For the state or feeling:
- "Please keep calm during the announcement." ✅ Common and correct.
- "Please stay calm during the announcement." ✅ Also natural.
- "Please remain calm during the announcement." ✅ Slightly more formal.
Self-edit Check:
After writing a sentence, ask: Am I talking about someone's physical location? If yes, use 'stay' or 'remain.' Am I describing an emotion, behavior, or action? If yes, use 'keep,' 'stay,' or 'remain'—but for American casual writing, 'keep' or 'stay' usually sound most natural.
Practice:
Write two of your own sentences—one about a place, one about a mindset—and swap the verbs to see which sounds right.

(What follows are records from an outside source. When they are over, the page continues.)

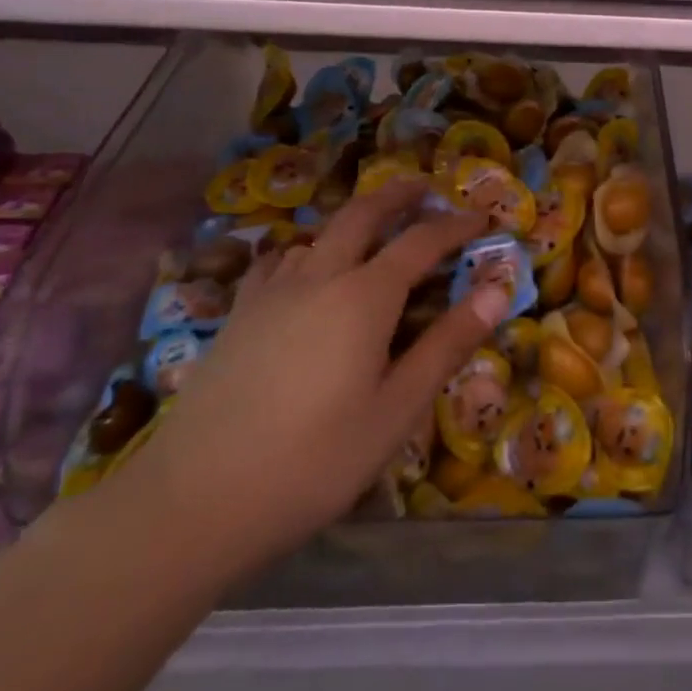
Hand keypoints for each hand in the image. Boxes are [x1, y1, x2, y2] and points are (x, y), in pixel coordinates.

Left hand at [118, 180, 509, 580]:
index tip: (483, 218)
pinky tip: (305, 268)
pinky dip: (306, 248)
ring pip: (319, 233)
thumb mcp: (396, 410)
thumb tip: (498, 290)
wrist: (193, 502)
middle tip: (426, 188)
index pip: (421, 241)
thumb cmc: (313, 461)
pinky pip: (279, 261)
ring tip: (374, 229)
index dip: (456, 225)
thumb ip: (447, 344)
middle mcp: (318, 277)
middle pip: (362, 214)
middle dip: (398, 195)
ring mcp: (271, 293)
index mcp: (364, 296)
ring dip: (353, 219)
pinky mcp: (238, 315)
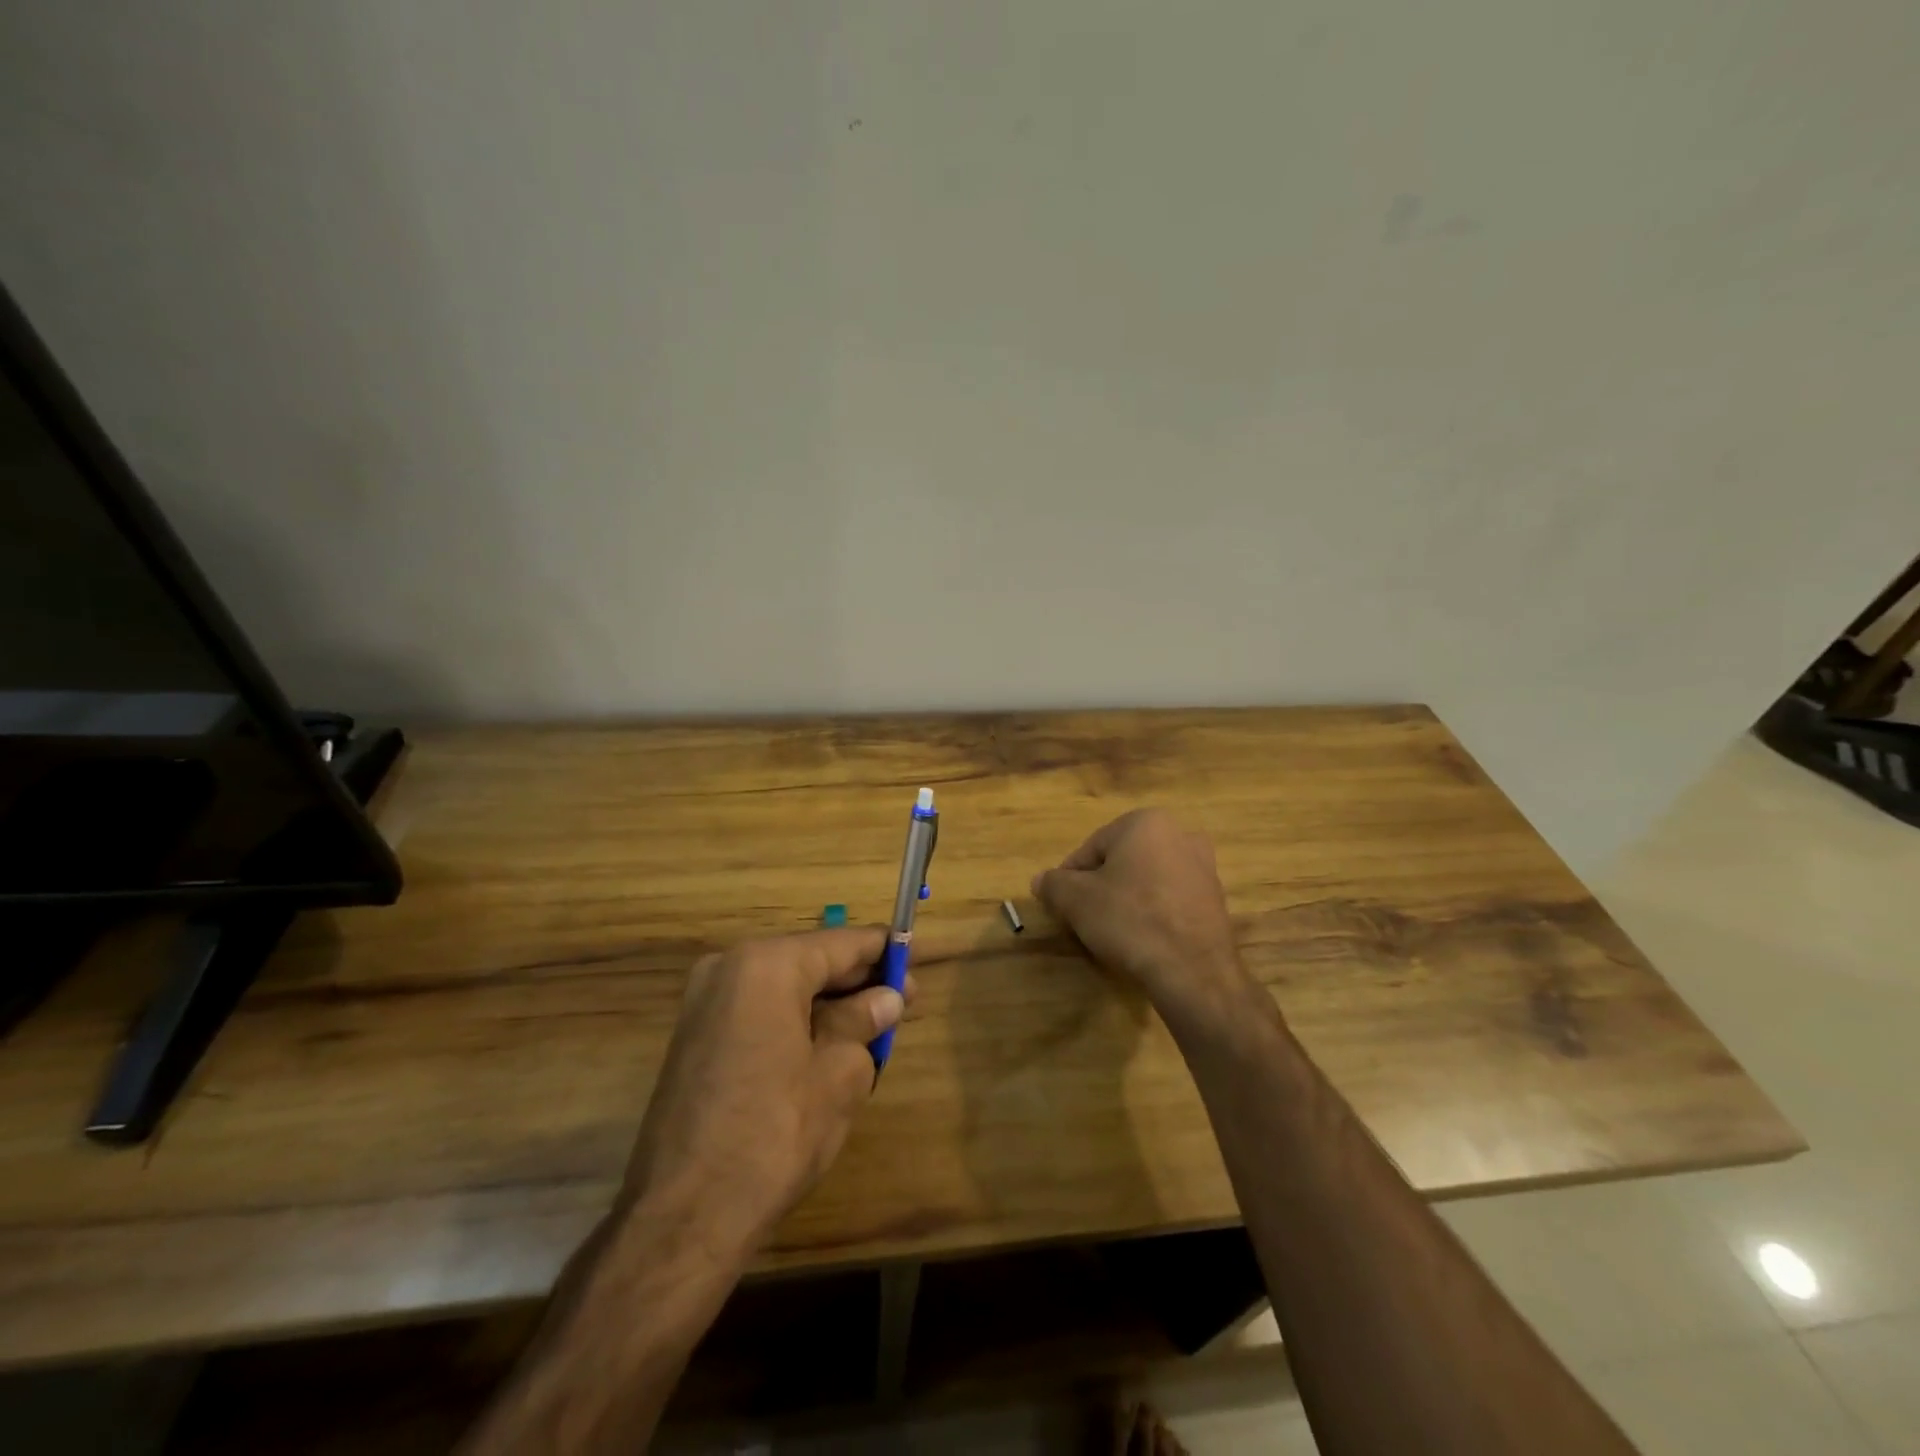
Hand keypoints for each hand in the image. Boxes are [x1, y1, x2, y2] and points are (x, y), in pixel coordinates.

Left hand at [620, 927, 907, 1252]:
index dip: (884, 953)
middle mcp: (729, 967)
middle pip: (810, 961)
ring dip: (828, 1004)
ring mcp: (705, 1002)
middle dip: (856, 982)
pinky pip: (759, 1010)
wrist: (684, 1216)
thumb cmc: (774, 1134)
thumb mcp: (839, 1074)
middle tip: (900, 1006)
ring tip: (870, 1032)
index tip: (915, 966)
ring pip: (785, 987)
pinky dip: (796, 1020)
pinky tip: (826, 1048)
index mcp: (766, 965)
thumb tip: (886, 999)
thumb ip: (864, 1023)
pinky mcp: (695, 1036)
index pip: (841, 944)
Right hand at [1032, 809, 1253, 1032]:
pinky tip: (1143, 941)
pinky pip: (1170, 900)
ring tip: (1113, 933)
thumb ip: (1054, 884)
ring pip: (1147, 880)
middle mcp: (1180, 834)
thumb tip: (1040, 880)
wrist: (1193, 971)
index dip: (1071, 878)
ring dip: (1127, 900)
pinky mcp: (1216, 900)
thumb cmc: (1129, 920)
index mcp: (1146, 822)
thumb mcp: (1076, 900)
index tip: (1063, 905)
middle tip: (1085, 919)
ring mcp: (1204, 868)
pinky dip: (1153, 914)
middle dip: (1101, 887)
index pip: (1091, 848)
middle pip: (1121, 861)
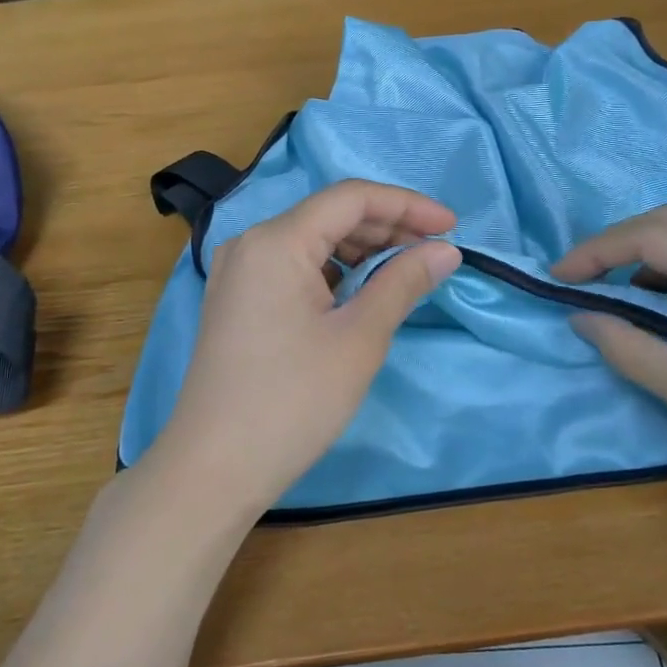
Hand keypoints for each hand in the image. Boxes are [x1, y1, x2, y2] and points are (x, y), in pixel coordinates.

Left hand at [153, 180, 461, 517]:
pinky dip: (333, 271)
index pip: (351, 198)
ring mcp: (238, 272)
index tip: (452, 227)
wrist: (213, 468)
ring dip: (362, 250)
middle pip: (329, 215)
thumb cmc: (293, 401)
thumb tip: (446, 251)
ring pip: (311, 241)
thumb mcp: (359, 338)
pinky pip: (292, 266)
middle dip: (387, 227)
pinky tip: (361, 292)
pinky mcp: (236, 299)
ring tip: (405, 272)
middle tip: (435, 253)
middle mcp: (251, 243)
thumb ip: (403, 283)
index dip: (407, 205)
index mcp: (276, 241)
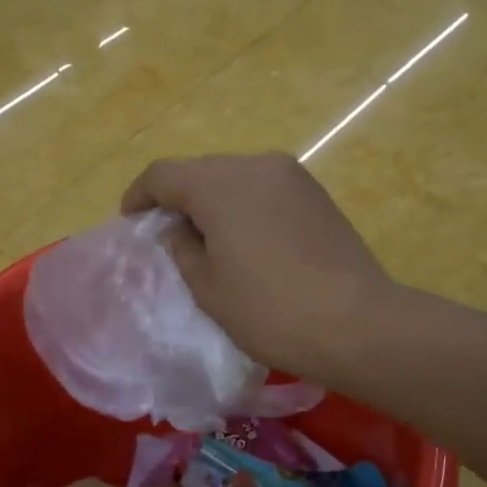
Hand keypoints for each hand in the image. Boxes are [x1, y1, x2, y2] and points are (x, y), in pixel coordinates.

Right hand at [121, 152, 396, 383]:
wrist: (356, 323)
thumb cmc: (270, 311)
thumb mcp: (208, 287)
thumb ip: (182, 248)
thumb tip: (179, 227)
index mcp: (219, 184)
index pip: (163, 174)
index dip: (139, 196)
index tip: (131, 221)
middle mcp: (255, 164)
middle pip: (200, 170)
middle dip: (178, 197)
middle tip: (167, 234)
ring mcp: (290, 175)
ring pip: (234, 176)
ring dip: (213, 200)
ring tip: (208, 238)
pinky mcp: (315, 192)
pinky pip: (264, 187)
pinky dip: (245, 204)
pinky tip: (247, 238)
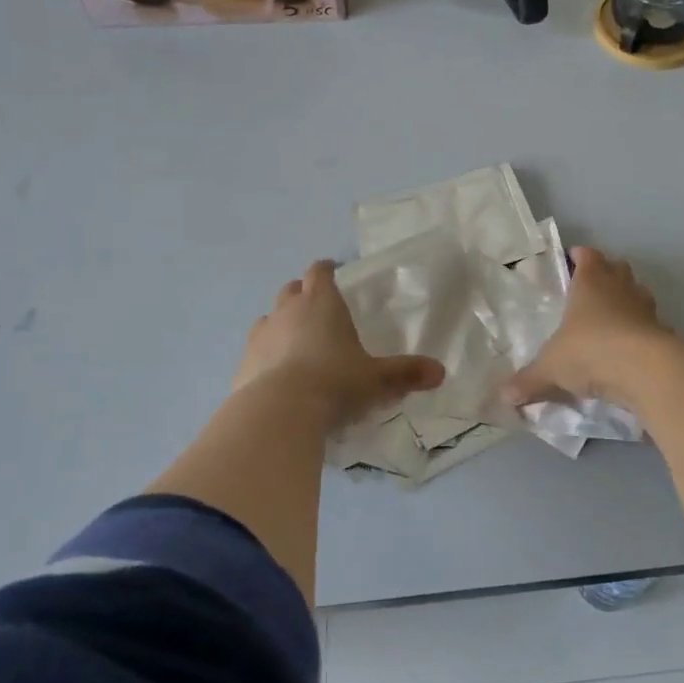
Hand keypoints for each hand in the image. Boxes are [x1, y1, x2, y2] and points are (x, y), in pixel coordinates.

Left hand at [234, 261, 444, 429]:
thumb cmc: (335, 382)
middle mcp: (287, 311)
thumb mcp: (377, 379)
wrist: (279, 412)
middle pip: (292, 290)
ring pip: (269, 317)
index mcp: (321, 304)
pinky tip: (277, 375)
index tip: (332, 271)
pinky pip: (256, 350)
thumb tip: (440, 372)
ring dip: (281, 324)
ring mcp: (261, 336)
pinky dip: (266, 355)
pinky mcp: (243, 363)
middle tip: (317, 309)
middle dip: (303, 294)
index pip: (320, 272)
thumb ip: (406, 373)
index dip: (326, 269)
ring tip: (296, 343)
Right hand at [502, 247, 670, 409]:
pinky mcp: (664, 333)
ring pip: (638, 293)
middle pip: (617, 268)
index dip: (580, 256)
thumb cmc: (590, 351)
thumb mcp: (551, 368)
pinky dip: (642, 332)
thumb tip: (503, 395)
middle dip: (606, 274)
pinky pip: (651, 326)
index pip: (587, 256)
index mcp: (590, 282)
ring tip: (611, 319)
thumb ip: (528, 380)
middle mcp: (620, 288)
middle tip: (590, 290)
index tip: (572, 260)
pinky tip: (630, 350)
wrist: (646, 372)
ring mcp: (647, 309)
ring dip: (627, 301)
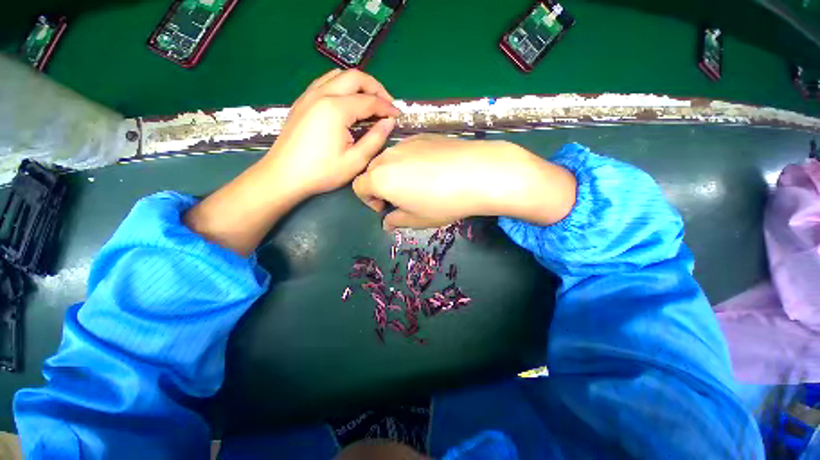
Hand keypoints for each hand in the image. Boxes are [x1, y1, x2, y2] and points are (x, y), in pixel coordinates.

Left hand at [184, 70, 399, 254]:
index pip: (369, 101)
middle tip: (387, 104)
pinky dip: (343, 86)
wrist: (284, 175)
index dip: (387, 107)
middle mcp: (322, 94)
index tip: (398, 116)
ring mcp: (309, 95)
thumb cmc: (322, 172)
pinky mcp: (302, 101)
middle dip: (376, 88)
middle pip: (355, 77)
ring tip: (370, 101)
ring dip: (359, 84)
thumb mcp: (355, 161)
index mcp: (336, 109)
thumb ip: (375, 139)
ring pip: (339, 75)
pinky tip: (348, 102)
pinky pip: (326, 82)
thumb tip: (389, 122)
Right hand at [352, 135, 576, 229]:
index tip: (385, 208)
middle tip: (399, 198)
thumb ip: (397, 220)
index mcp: (380, 178)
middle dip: (379, 186)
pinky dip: (409, 161)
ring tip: (416, 184)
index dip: (368, 200)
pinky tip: (431, 170)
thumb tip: (387, 222)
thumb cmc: (443, 202)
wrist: (478, 173)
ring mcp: (406, 143)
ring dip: (394, 173)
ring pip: (390, 159)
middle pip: (372, 170)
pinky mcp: (424, 136)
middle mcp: (389, 156)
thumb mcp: (417, 219)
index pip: (359, 187)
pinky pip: (407, 150)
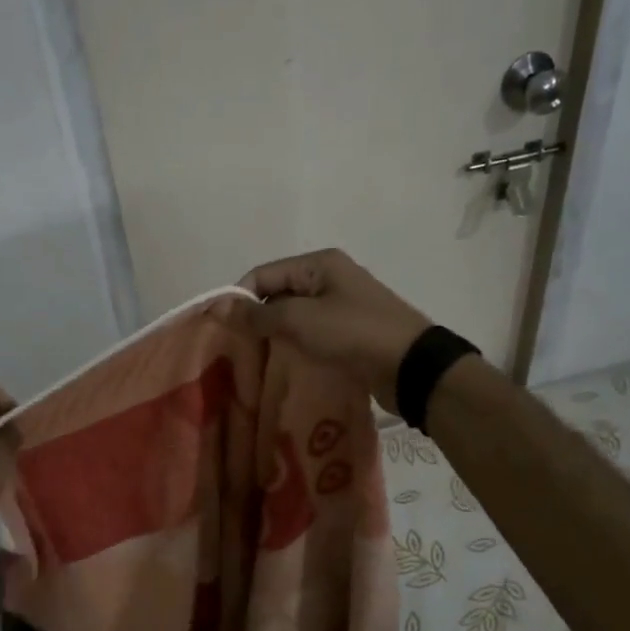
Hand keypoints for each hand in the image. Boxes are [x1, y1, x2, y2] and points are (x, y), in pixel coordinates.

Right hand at [228, 249, 432, 411]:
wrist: (410, 366)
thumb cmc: (352, 332)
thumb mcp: (300, 319)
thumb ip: (258, 314)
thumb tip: (219, 307)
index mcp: (318, 264)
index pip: (262, 274)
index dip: (238, 298)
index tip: (220, 329)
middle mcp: (328, 279)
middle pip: (277, 294)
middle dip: (254, 320)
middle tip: (234, 350)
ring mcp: (340, 306)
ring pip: (293, 318)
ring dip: (274, 337)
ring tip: (253, 362)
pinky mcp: (348, 333)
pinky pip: (311, 335)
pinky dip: (294, 347)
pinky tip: (281, 366)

Here’s a guided comparison to help you choose:
Stay vs. Remain vs. Keep
- Stay and remain can both mean not leaving a place, but 'stay' is more conversational.
- Example 1: "We plan to stay at the inn until morning." (conversational)
- Example 2: "We chose to remain in the lobby." (more formal)
- Keep is not usually paired with places, but is common with adjectives describing a state.
- Example 3: "Try to keep quiet while we wait for updates."
Short Practice:
Try rewriting this phrase with all three verbs: "____ in the restaurant until it’s safe."
- Which sounds most natural for your audience?
Feedback:
If you use keep with locations (e.g., "keep at the hotel"), it will sound awkward. Reserve keep for ongoing states (e.g., keep smiling, keep calm). For stay or remain, both can work with locations, but stay feels friendlier and less formal.